The single greatest magnifier of the risk of contracting breast cancer is age. At age 25, your chances are one in 19,608. At age 50, your chances are one in 50. At age 65, your chances are one in 24. And your overall lifetime risk is one in 8. Another strong risk factor is a personal or family history of breast cancer. Other factors include:
- First menstrual period at a early age (before age 12)
- Late menopause (after age 50)
- First child after age 30
- Never having children
There are two kinds of mammograms:
Screening Mammogram -- Taken when there are no signs or symptoms of breast cancer, the X-rays are performed by a registered radiologic technologist and interpreted by a radiologist (medical doctor). This mammogram takes between 15 and 30 minutes.
Diagnostic Mammogram -- Taken when there are signs or symptoms of breast cancer, a personal history of breast cancer, breast implants or a specific problem found on a mammogram that needs further evaluation. The X-rays are performed by a registered radiologic technologist. As the mammogram is being performed, a radiologist monitors the films taken and has the technologist obtain all the necessary views to evaluate the problem. This mammogram takes between 30 and 45 minutes.
There are certain circumstances under which you should consult your physician before scheduling a mammogram. If you are pregnant or have been breastfeeding during the last six months, it would be best to postpone your mammogram.
Talk with your physician about a diagnostic mammogram if you have breast implants, or if you have any of these symptoms:
- Lump or thickening in the breast or under the arm
- Marked asymmetry of your breasts
- Changes in the veins on your breasts
- Unexplained discoloration of your skin (redness or bruising)
- Shiny skin, or large pores
- Skin ulcers
- Dimpling, puckering, retraction of the skin or areola
- Fixed inversion of the nipple, which is a change from a previous examination
- Scaling, crusting or drainage of the nipple or areola
- Localized breast pain
You need not be concerned about the levels of radiation. The doses are very small and tightly regulated by the Food and Drug Administration in the United States.

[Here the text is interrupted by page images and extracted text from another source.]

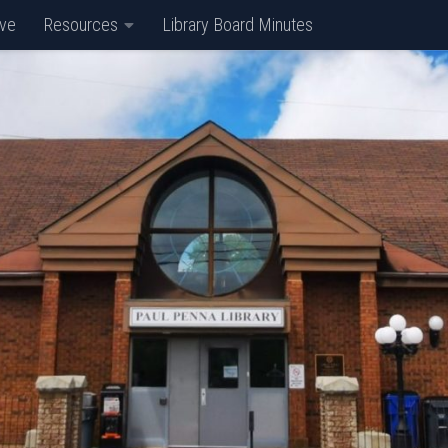
ive
Resources
Library Board Minutes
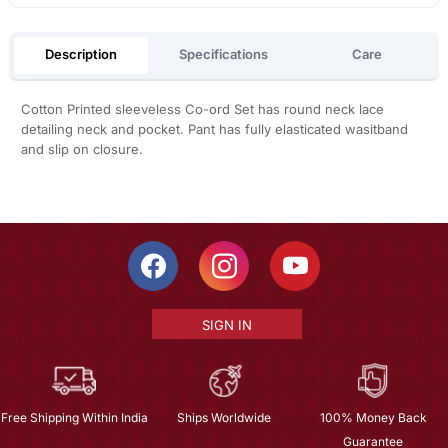
Description
Specifications
Care
Cotton Printed sleeveless Co-ord Set has round neck lace
detailing neck and pocket. Pant has fully elasticated wasitband
and slip on closure.
SIGN IN
Free Shipping Within India
Ships Worldwide
100% Money Back
Guarantee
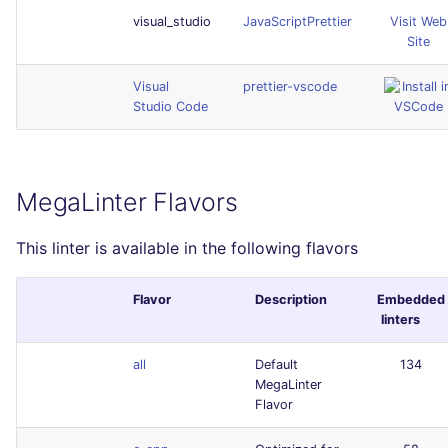
visual_studio
JavaScriptPrettier
Visit Web
Site
Visual
prettier-vscode
Studio Code
MegaLinter Flavors
This linter is available in the following flavors
Flavor
Description
Embedded
linters
all
Default
134
MegaLinter
Flavor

You will feel some pressure as the mammogram is performed, but any discomfort will last only for a few seconds. Compression and flattening of the breasts are key to getting the best pictures possible. Because breasts are more sensitive just before your menstrual period, you should try to schedule your mammogram seven to 10 days after the start of your period.
Generally a written report from your screening mammogram will be mailed to you and/or your physician. Reports for diagnostic mammograms are sent only to physicians. Then each patient is notified personally by her physician about the results.
Every woman needs mammography at an interval that is deemed appropriate for her age and risk factors. Remember, even if a breast lump is discovered by physical exam or mammography, more than 80 percent of them are noncancerous. The key defense for every woman is early detection.